** Material for this exercise **
* * * *

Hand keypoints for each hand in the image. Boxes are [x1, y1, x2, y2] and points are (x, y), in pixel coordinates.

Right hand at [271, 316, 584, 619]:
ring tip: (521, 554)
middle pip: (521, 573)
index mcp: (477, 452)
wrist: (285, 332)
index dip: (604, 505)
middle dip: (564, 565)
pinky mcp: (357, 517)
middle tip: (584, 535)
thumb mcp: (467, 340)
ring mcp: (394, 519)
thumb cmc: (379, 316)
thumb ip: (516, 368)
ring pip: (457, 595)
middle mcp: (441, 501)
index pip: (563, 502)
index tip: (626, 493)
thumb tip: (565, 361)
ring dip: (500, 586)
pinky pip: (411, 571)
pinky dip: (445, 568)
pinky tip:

* * * *

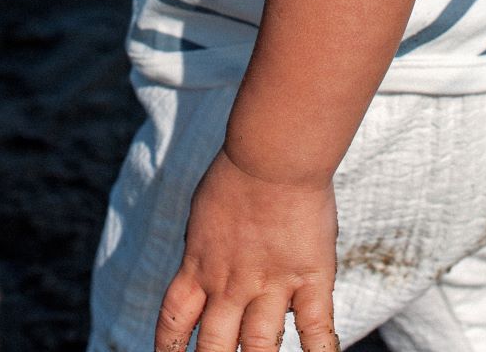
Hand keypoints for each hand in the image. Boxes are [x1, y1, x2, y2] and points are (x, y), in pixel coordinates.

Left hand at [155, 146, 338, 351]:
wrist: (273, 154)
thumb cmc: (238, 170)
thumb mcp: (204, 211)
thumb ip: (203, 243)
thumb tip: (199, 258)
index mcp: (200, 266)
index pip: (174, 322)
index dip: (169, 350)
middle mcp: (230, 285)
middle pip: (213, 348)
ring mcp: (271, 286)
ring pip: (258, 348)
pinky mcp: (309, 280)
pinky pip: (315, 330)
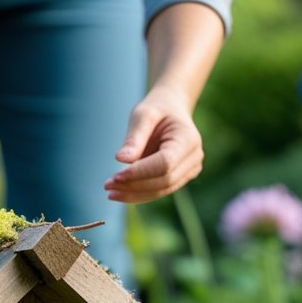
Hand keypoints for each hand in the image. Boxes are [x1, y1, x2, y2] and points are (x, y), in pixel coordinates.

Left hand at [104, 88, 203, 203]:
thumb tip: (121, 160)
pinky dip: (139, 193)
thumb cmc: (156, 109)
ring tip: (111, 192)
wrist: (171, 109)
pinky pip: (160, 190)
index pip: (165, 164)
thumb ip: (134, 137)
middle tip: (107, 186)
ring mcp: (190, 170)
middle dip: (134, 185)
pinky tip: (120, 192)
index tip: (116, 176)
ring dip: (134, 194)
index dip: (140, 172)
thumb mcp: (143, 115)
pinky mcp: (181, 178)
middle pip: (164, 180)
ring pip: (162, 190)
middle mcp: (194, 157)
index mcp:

* * * *

** Exercise prompt **
All lines in the preceding records that hold the word "index" need to be copied.

** Answer section **
index mcp: (477, 452)
index dip: (604, 505)
index pip: (563, 502)
index tip: (626, 493)
index mcp: (200, 266)
index pip: (174, 322)
index dip: (169, 350)
index pip: (165, 164)
index tip: (116, 176)
index dip: (140, 172)
index mcp:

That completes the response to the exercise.